Jinping também declarou que o governo doará US $100 milhões para o consórcio Covax Facility, parceria global para acesso equitativo aos imunizantes, e mais 100 milhões de doses de vacinas para países em desenvolvimento. 

O mandatário ainda enfatizou a necessidade de tornar as vacinas um bem público global e garantir a acessibilidade de imunizantes em países em desenvolvimento. 

“A vacinação é nossa arma poderosa contra a covid-19”, disse o chinês, prometendo ainda US$3 bilhões adicionais em assistência internacional nos próximos três anos para apoiar países na resposta à pandemia e na promoção da recuperação econômica e social.

Em discurso, JInping declarou que “um mundo de paz e desenvolvimento” deve abranger “civilizações de várias formas e deve acomodar diversos caminhos para a modernização”. O dirigente disse ainda que a democracia “não é um direito especial reservado a um país individual, mas um direito que as pessoas de todos os países podem desfrutar”

Em discurso na 76ª Assembleia Geral, presidente chinês reforçou necessidade de tornar os imunizantes um bem público global

Reprodução

‘Sucesso de um país não significa necessariamente o fracasso de outro país’, afirmou o mandatário

Para ele, as disputas entre os países “precisam ser tratadas por meio do diálogo e da cooperação”. Sem mencionar os Estados Unidos, o mandatário declarou que “a intervenção militar de fora e a chamada transformação democrática não acarretam nada além de danos”. 
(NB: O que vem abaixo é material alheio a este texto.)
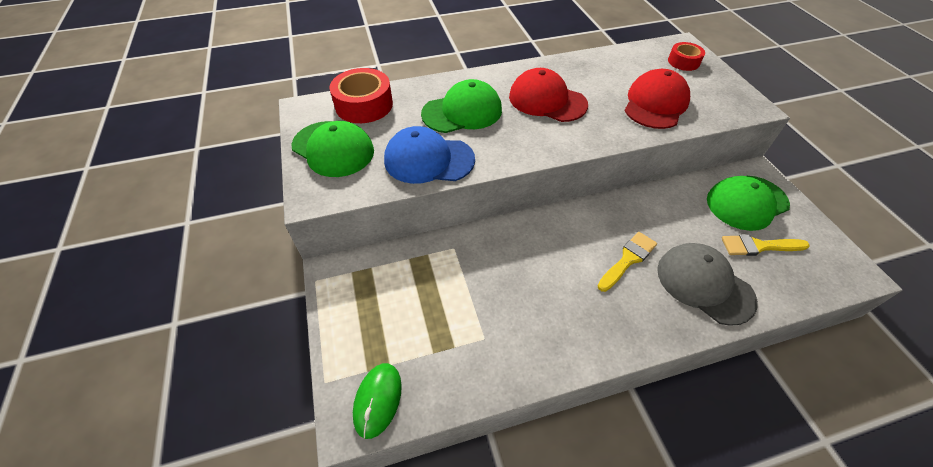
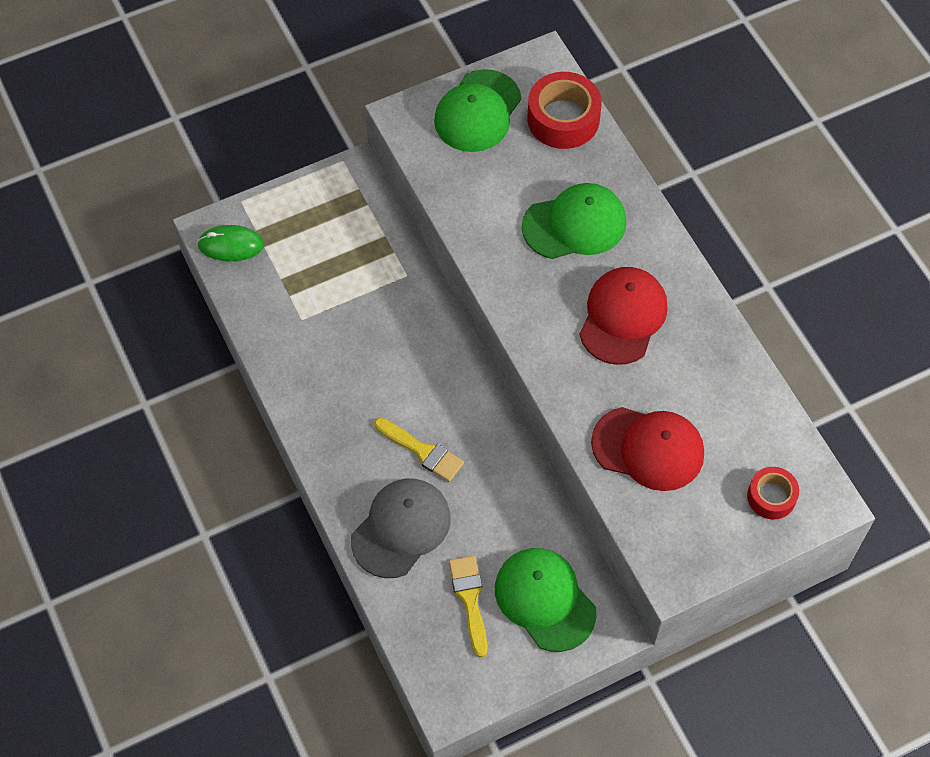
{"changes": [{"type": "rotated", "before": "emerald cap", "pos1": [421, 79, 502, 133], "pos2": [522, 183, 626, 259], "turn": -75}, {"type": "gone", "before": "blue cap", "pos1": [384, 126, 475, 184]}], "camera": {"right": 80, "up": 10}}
Horas antes, o presidente norte-americano Joe Biden disse que não tinha nenhuma intenção de iniciar uma “nova Guerra Fria”, em clara referência à China. 

“O sucesso de um país não significa necessariamente o fracasso de outro país, e o mundo é grande o suficiente para acomodar o desenvolvimento comum e o progresso de todos os países”, acrescentou. 

Sobre o compromisso da China de enfrentar a crise climática, Jinping disse que o país se esforçará para alcançar a neutralidade de carbono antes de 2060 e, junto com o desenvolvimento de energia verde e de baixo carbono, não construirá nenhuma nova usina a carvão no exterior.